Dr. Heaton writes:Your question is a really good one that I'm happy to try to answer. If I understand it correctly, folks are wondering "Why were TMEM154 haplotypes given those particular numbers?"
I'll start by saying this is really a bit of inside baseball.
The numbering of complex haplotypes like TMEM154 gives researchers a shorthand way of identifying and tracking the most common gene variant and comparing it to the less common variants. As you saw from TMEM154 it can get complex quickly.
To help simplify things, we start by trying to identify the most common gene variant in a set of U.S. sheep DNA sequences and naming that variant "haplotype 1". In TMEM154, the most common variant turned out to be the K35 variant. The second most common variant in our data set was "haplotype 2" and the third most common variant was "haplotype 3". The ancestral gene variant turned out to be haplotype 3. Identifying the ancestral haplotype is important because it gives us clues about the gene's natural history and function.

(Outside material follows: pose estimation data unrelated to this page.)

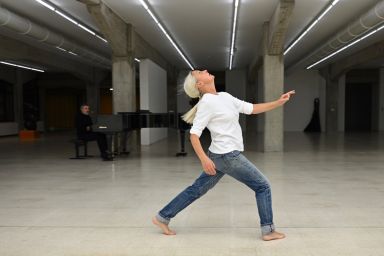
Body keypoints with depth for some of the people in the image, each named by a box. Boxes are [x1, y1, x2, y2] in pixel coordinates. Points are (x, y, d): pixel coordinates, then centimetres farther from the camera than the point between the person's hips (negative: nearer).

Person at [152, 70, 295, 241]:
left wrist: (279, 102, 7)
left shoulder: (225, 96, 10)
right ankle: (268, 231, 14)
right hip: (228, 156, -9)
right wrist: (203, 159, -26)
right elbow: (194, 134, -18)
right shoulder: (207, 102, -15)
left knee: (197, 189, 14)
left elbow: (251, 109, 12)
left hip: (221, 155, 9)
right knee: (262, 186, 3)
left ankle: (162, 218, 23)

Keep in mind that at the time that we discover these haplotypes, we typically have no information about their impact on a trait or which are the ancestral variants. That information comes later. In fact, we expect that most haplotypes of a gene will have NO impact on a trait. So most haplotype numbers usually never leave the laboratory.
With the more common haplotypes (like 1, 2, and 3) our confidence in their accuracy is high because we have lots of animals that have them and we can easily check segregation in families. For example, we can show that K35 is on the same chromosome as N70 and not I70.

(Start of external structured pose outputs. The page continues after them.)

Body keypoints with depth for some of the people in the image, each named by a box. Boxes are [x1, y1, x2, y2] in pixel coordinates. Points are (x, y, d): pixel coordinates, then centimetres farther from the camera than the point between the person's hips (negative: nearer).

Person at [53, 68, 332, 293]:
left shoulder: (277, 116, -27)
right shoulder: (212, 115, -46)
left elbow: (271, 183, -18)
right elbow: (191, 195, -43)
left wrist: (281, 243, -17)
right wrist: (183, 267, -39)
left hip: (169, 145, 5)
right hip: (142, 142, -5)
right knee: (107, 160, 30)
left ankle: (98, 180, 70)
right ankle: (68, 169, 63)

As additional rare mutations are discovered, it becomes harder to verify which haplotype these mutations arise on. The problem is that we don't have many animals with these rare mutations and we often don't have segregation information. The bottom line is we get some haplotypes assigned incorrectly early on in the process.

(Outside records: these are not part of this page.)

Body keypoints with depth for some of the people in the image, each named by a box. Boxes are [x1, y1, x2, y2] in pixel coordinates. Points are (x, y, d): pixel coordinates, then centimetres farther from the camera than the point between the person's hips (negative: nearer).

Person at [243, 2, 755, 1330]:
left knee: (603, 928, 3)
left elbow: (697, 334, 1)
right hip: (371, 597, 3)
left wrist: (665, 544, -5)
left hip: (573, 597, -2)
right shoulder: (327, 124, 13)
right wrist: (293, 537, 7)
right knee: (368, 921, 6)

So instead of renumbering all the other haplotypes when we find a mistake, we simply drop the number of the incorrect haplotype and move on. This is why the 5, 7, and 8 are not present in the TMEM154 haplotype numbering system. They were rare and incorrectly assigned in the early days of the research.
In a perfect world we'd know the sequences of all the haplotypes, where they occur, and their relative effect. Then they could be named sensibly with regards to how they might be used. As you already appreciate, we're not quite there yet.
I hope this long winded explanation helps shine some light on your question. You are correct that this story is more complex than folks are used to. However, I think the ovine TMEM154 story illustrates the current state of the art in host genetics of infectious disease and gives a glimpse of what may be possible in the future. It’s now recognized that even the familiar ovine prion gene is actually much more complex than just A136, R154, and R171 (see Figure 1, http://www.biomedcentral.com/1746-6148/6/23
). My hunch is that we’ll see more examples like these as time goes on and they will provide the opportunity to make genetic improvements in livestock.
Again, thanks to Mike for his patience with our many questions!